All lines in the listing below from the one containing "ρεβάνς έγινε... βουνό" through the last should be written out exactly, and only those.

===== RECORDS SUPPLIED

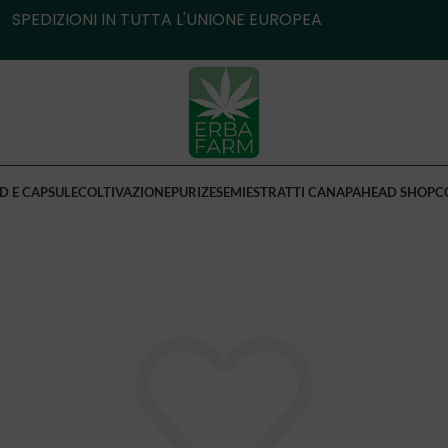
SPEDIZIONI IN TUTTA L'UNIONE EUROPEA
D E CAPSULE
COLTIVAZIONE
PURIZE
SEMI
ESTRATTI CANAPA
HEAD SHOP
C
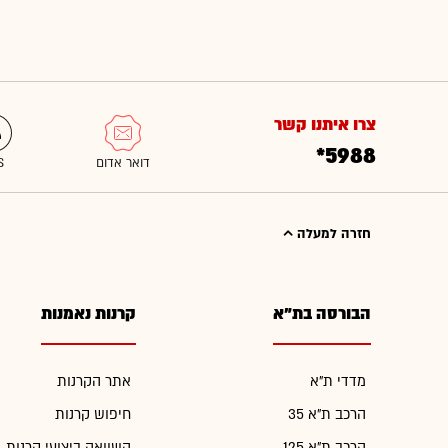
צרו איתנו קשר
*5988
חזרה למעלה
הבורסה בת"א
קרנות נאמנות
מדדי ת"א
אתר הקרנות
הרכב ת"א 35
חיפוש קרנות
הרכב ת"א 125
השוואה ביצועי קרנות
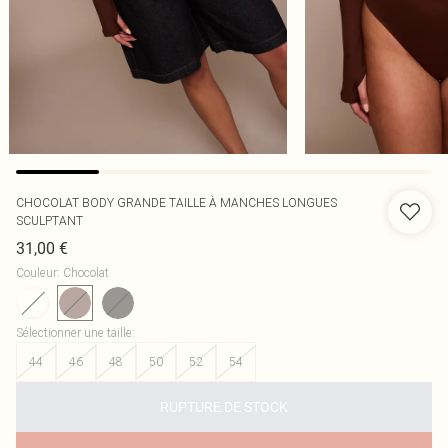
CHOCOLAT BODY GRANDE TAILLE À MANCHES LONGUES
SCULPTANT
31,00 €
Couleur
:
Chocolat
Sélectionner une taille
:
44
46
48
50
52
54
RUPTURE DE STOCK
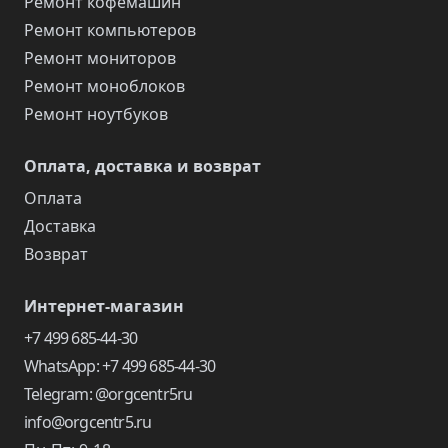
Ремонт кофемашин
Ремонт компьютеров
Ремонт мониторов
Ремонт моноблоков
Ремонт ноутбуков
Оплата, доставка и возврат
Оплата
Доставка
Возврат
Интернет-магазин
+7 499 685-44-30
WhatsApp: +7 499 685-44-30
Telegram: @orgcentr5ru
info@orgcentr5.ru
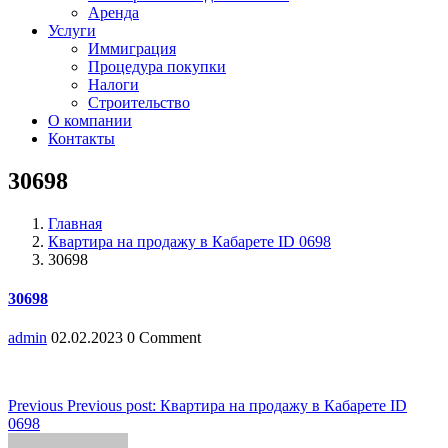
Аренда
Услуги
Иммиграция
Процедура покупки
Налоги
Строительство
О компании
Контакты
30698
Главная
Квартира на продажу в Кабарете ID 0698
30698
30698
admin
02.02.2023
0 Comment
Навигация
Previous
Previous post:
Квартира на продажу в Кабарете ID
0698
по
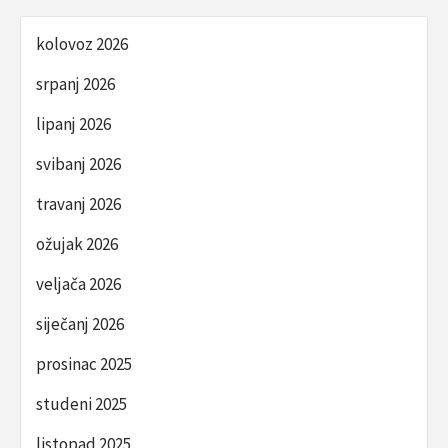
kolovoz 2026
srpanj 2026
lipanj 2026
svibanj 2026
travanj 2026
ožujak 2026
veljača 2026
siječanj 2026
prosinac 2025
studeni 2025
listopad 2025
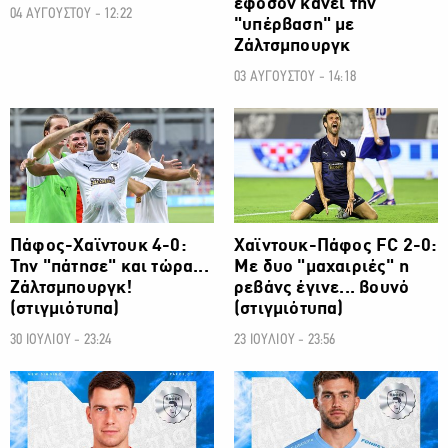
εφόσον κάνει την
04 ΑΥΓΟΥΣΤΟΥ - 12:22
"υπέρβαση" με
Ζάλτσμπουργκ
03 ΑΥΓΟΥΣΤΟΥ - 14:18
ΠΡΩΤΑΘΛΗΜΑ CYTA
ΠΡΩΤΑΘΛΗΜΑ CYTA
Πάφος-Χαϊντουκ 4-0:
Χαϊντουκ-Πάφος FC 2-0:
Την "πάτησε" και τώρα...
Με δυο "μαχαιριές" η
Ζάλτσμπουργκ!
ρεβάνς έγινε... βουνό
(στιγμιότυπα)
(στιγμιότυπα)
30 ΙΟΥΛΙΟΥ - 23:24
23 ΙΟΥΛΙΟΥ - 23:56
ΠΡΩΤΑΘΛΗΜΑ CYTA
ΠΡΩΤΑΘΛΗΜΑ CYTA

==========

### [EXERCISE RESULT]
ρεβάνς έγινε... βουνό
(στιγμιότυπα)
(στιγμιότυπα)
30 ΙΟΥΛΙΟΥ - 23:24
23 ΙΟΥΛΙΟΥ - 23:56
ΠΡΩΤΑΘΛΗΜΑ CYTA
ΠΡΩΤΑΘΛΗΜΑ CYTA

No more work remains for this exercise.